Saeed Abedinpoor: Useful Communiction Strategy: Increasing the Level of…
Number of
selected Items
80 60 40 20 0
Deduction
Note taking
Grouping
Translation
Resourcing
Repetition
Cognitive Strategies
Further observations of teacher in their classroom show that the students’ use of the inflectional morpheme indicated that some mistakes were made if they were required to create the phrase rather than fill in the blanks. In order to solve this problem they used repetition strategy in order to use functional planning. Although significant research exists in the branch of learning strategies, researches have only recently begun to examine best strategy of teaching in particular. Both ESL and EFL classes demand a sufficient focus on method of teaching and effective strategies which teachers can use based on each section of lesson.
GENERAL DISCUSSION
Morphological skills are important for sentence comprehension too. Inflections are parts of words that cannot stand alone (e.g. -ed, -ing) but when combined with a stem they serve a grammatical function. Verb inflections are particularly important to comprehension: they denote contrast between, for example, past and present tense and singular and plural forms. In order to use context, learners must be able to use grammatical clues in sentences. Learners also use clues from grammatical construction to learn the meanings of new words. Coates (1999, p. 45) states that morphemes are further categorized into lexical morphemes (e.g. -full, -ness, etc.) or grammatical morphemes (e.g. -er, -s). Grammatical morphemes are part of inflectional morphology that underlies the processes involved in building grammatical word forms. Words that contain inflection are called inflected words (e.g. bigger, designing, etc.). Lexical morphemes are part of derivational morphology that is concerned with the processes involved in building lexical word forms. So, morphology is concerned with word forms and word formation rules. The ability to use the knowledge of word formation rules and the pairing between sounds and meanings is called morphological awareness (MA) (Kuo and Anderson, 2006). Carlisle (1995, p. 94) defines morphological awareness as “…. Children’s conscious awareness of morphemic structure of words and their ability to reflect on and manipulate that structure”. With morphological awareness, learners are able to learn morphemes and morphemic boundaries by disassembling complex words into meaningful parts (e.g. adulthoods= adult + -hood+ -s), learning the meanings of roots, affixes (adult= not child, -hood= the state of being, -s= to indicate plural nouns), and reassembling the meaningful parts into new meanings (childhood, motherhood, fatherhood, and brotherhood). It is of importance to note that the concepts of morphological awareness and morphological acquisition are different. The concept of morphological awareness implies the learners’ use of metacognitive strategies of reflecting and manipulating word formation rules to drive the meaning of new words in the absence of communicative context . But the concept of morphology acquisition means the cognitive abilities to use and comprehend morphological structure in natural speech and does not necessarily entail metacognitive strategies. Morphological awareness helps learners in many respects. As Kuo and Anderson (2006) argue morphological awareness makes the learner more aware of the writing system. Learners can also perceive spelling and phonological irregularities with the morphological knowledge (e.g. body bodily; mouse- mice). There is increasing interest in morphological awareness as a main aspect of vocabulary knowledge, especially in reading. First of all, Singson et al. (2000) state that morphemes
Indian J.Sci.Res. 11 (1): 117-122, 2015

▶ _Requirement_
Reproduce only the lines above, starting at the line with "80 60 40 20 0" and ending at the line with "GENERAL DISCUSSION", exactly as written.

▶ _Answer space_
80 60 40 20 0
Deduction
Note taking
Grouping
Translation
Resourcing
Repetition
Cognitive Strategies
Further observations of teacher in their classroom show that the students’ use of the inflectional morpheme indicated that some mistakes were made if they were required to create the phrase rather than fill in the blanks. In order to solve this problem they used repetition strategy in order to use functional planning. Although significant research exists in the branch of learning strategies, researches have only recently begun to examine best strategy of teaching in particular. Both ESL and EFL classes demand a sufficient focus on method of teaching and effective strategies which teachers can use based on each section of lesson.
GENERAL DISCUSSION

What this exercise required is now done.